— START OF SELECTED TEXT —

Hi Leonard.

Are you saying that you have updated this library and the problems desribed
in the related tickets are no longer present?

P.

On Sunday, December 8, 2019, Lausen, Leonard <lau...@amazon.com.invalid>
wrote:
> Thanks Pedro and Chris for your responses.
>
> After further investigation I find:
>
> 1) I don't think https://github.com/apache/incubator-mxnet/issues/14979 is
> caused by any incompatibility between gomp and llvm / intel omp. Rather
it's
> simply a problem of llvm / intel omp. See my comment to the issue for the
> methodology to arrive at this claim.
>
> 2) Regarding the assertion failure when compiling with (llvm)
3rdparty/openmp,
> it can be fixed by updating the by now 2 years old llvm openmp code to the
> newest released version. I went ahead and opened a PR
> https://github.com/apache/incubator-mxnet/pull/17012
>
> Based on the investigation described in 1), I think Chris is right that
the
> assertion failure is not due to some interaction between gomp and llvm
omp.
> However, I'm not sure about Chris's suggestion that the assertion failure
is due
> to a bug in MXNet. In fact, the failure goes away when updating the llvm
openmp
> code. So I think it's just due to a bug in the 2 years old code.
>
> @Chris, I think updating 3rdparty/openmp to fix the assertion issue is not
> contentious. Thus let's do it via lazy consensus (72 hours) or just
approve the
> PR and merge it.

— END OF SELECTED TEXT —

» **ACTIONS TO TAKE**:
• 1. Answer these questions about the email thread about OpenMP, one line each:
(a) On what date was the quoted message written?
(b) How old does the quoted message say the llvm openmp code is?
(c) How long a lazy consensus period does the quoted message propose?
• 2. Reproduce the passage of the email thread about OpenMP from "Are you saying" up to and including "for your responses.".

— START OF SOURCE EXCERPT —

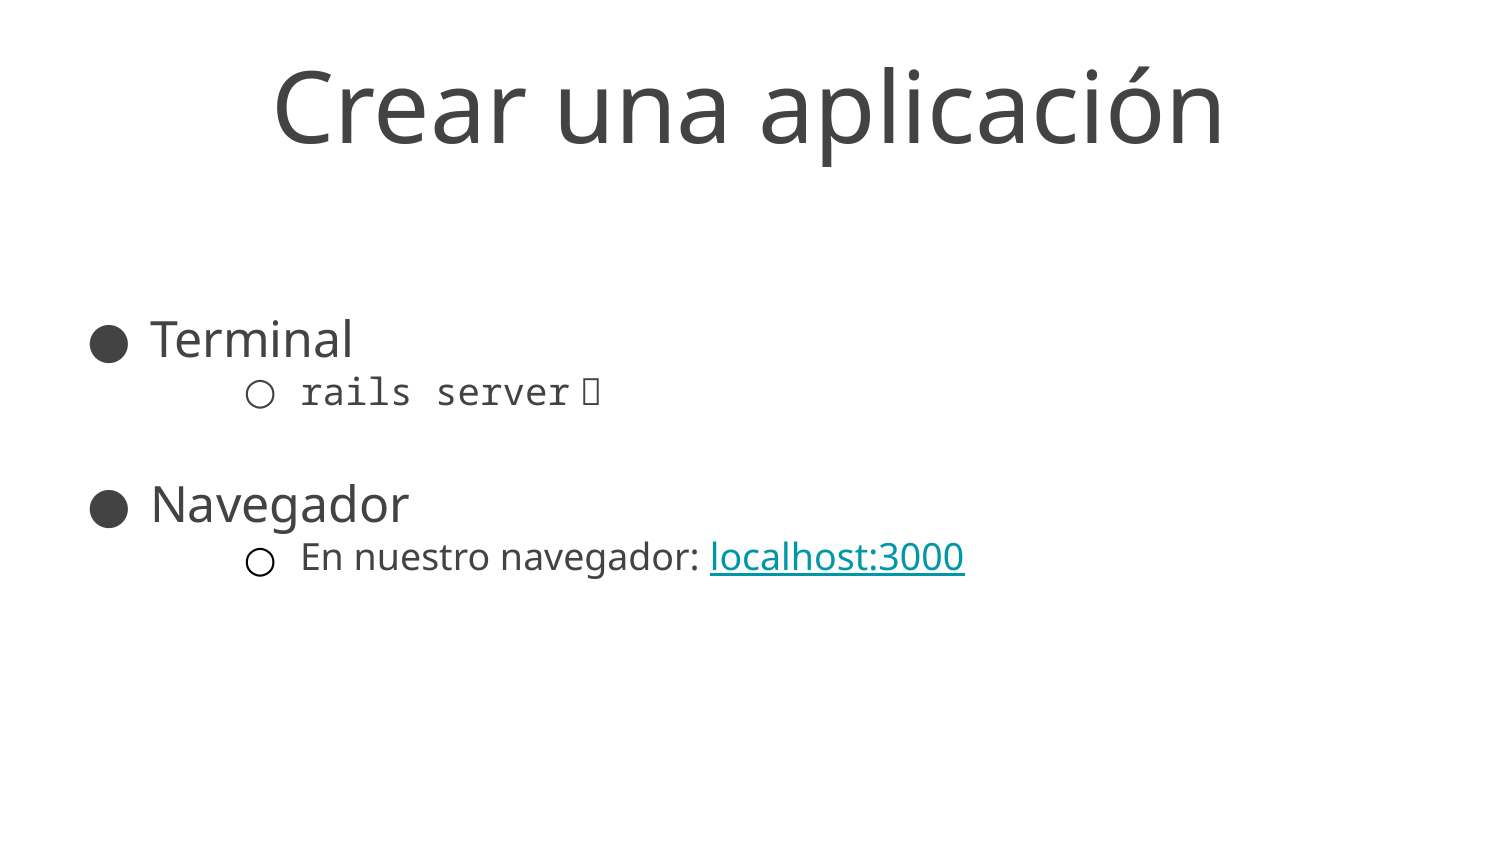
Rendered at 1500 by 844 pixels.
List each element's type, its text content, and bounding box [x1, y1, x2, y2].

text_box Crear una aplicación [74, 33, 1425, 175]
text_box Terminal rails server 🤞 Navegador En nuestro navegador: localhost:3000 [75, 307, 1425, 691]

— END OF SOURCE EXCERPT —

» **REPLIES**:
• 1.
(a) Sunday, December 8, 2019
(b) 2 years old
(c) 72 hours

• 2.
Are you saying that you have updated this library and the problems desribed
in the related tickets are no longer present?

P.

On Sunday, December 8, 2019, Lausen, Leonard <lau...@amazon.com.invalid>
wrote:
> Thanks Pedro and Chris for your responses.